At the case conference, the Adjudicator ordered the issues in dispute to be heard by way of a written hearing. After the respondent filed their submissions, in which it requested costs, the claimant withdrew their application from the Tribunal. The Tribunal proceeded to close the file without hearing the request for costs. The respondent sought reconsideration of the Tribunal’s decision to close the file as well as a hearing on costs, arguing that the Tribunal violated the rules of natural justice and procedural fairness. Vice-Chair Lester granted the request for reconsideration, but denied the request for costs. She found that the Tribunal’s decision to close the file without adjudicating the costs issue violated the rules of natural justice and procedural fairness. By closing the file, the Tribunal failed to allow the request for costs to be heard. However, the respondent failed to prove that the claimant acted unreasonably, frivolously, vexatiously, or in bad faith.

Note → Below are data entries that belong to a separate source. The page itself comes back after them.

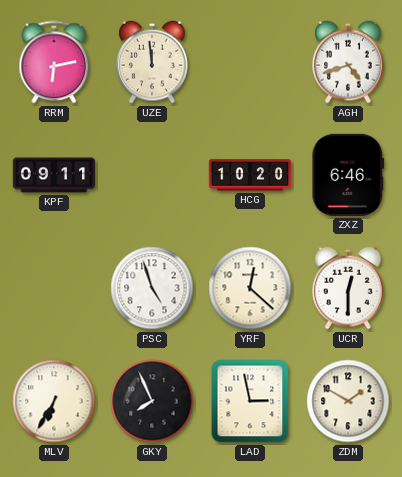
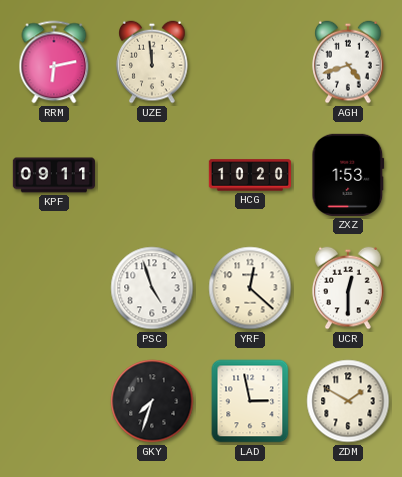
ZXZ: 6:46 -> 1:53
MLV: 6:35 -> none
GKY: 7:56 -> 7:33
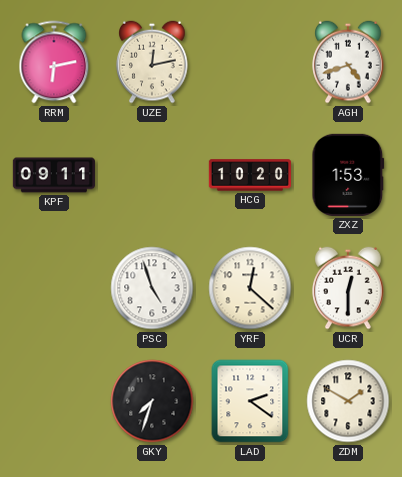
UZE: 11:59 -> 12:13
LAD: 2:58 -> 2:21
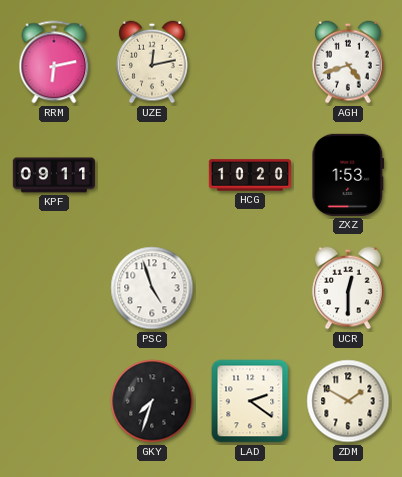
YRF: 12:22 -> none
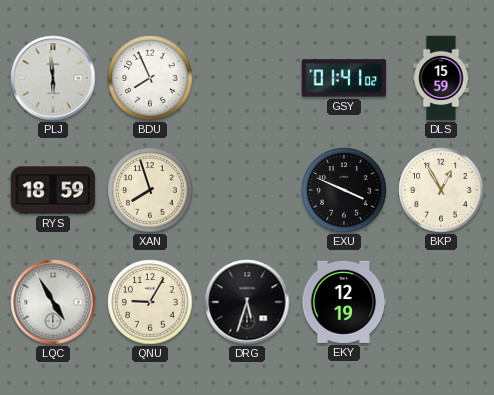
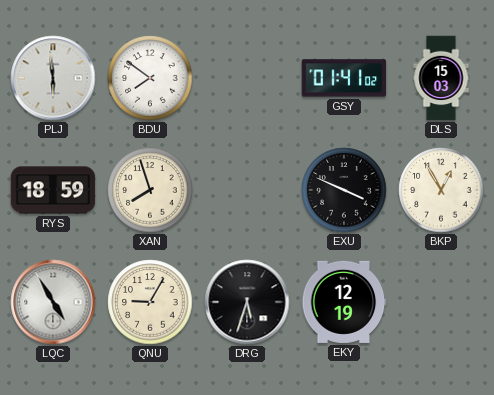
BDU: 7:56 -> 7:51
DLS: 15:59 -> 15:03
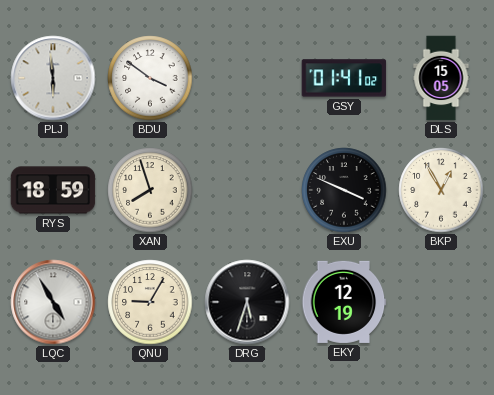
BDU: 7:51 -> 3:51
DLS: 15:03 -> 15:05
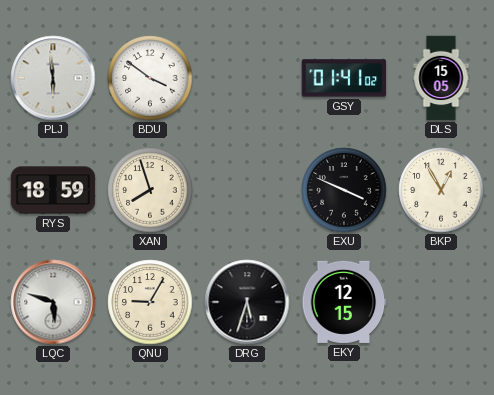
LQC: 4:55 -> 5:48
EKY: 12:19 -> 12:15
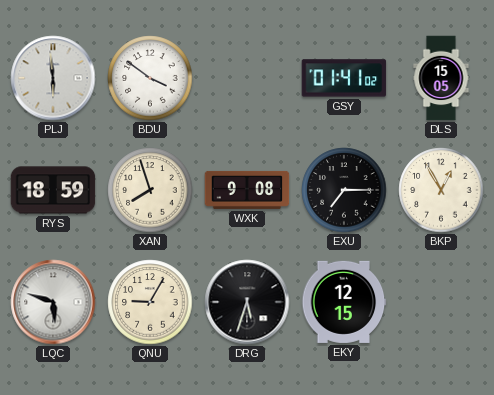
WXK: none -> 9:08
EXU: 3:49 -> 7:15
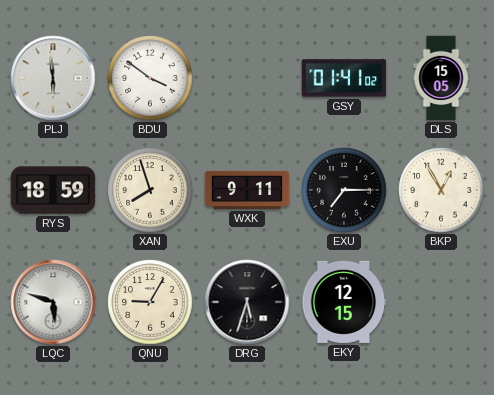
WXK: 9:08 -> 9:11
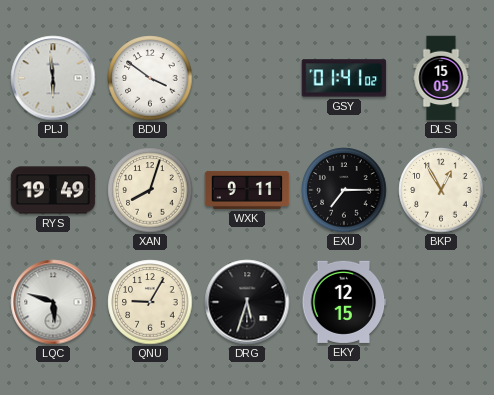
RYS: 18:59 -> 19:49
XAN: 7:57 -> 8:03
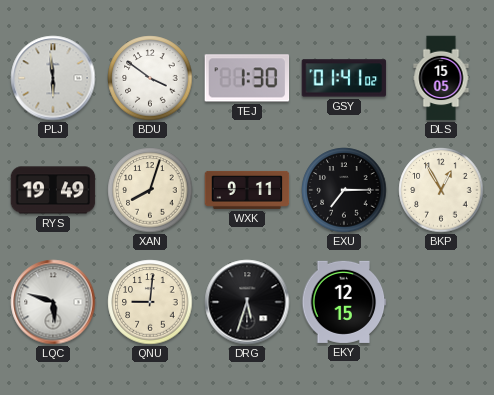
TEJ: none -> 1:30
QNU: 9:05 -> 9:01
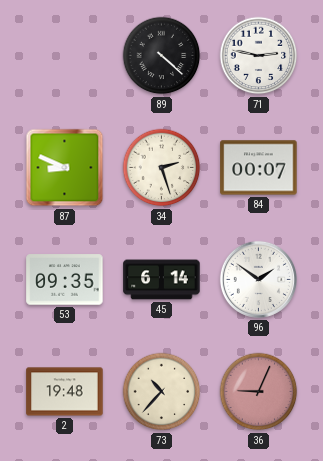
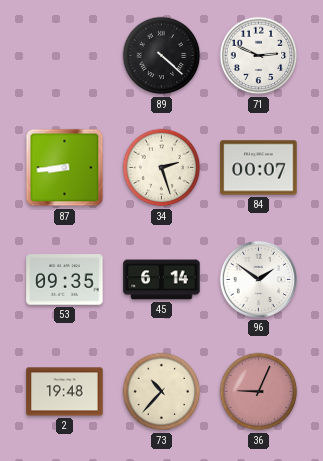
71: 2:47 -> 2:49
87: 8:49 -> 8:44
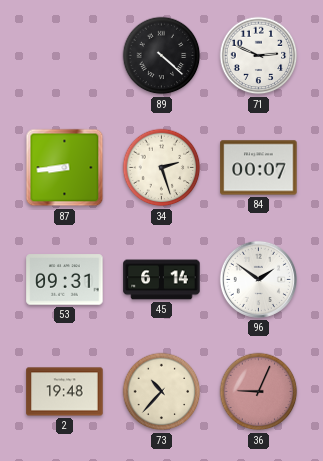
53: 09:35 -> 09:31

The insurer sought reconsideration of the Tribunal’s award of $300 in costs related to the failure to comply with production of documents. Vice Chair Kershaw granted the reconsideration. She held that the Case Conference Order did not provide a disclosure deadline for the production of documents, so the insurer was not in breach by delivering a surveillance report shortly before the hearing. Further, the Tribunal’s decision to exclude the late surveillance was a sufficient remedy; costs were not additionally warranted.
The claimant failed to make written submissions. The insurer sought the dismissal of the application and costs. Adjudicator Norris concluded that the matter should be dismissed due to the claimant’s default. He also awarded costs of $125 because the claimant’s behaviour was unreasonable and frivolous (she had failed to comply with the Case Conference Order regarding disclosure of her treatment provider, in addition to failing to make submissions).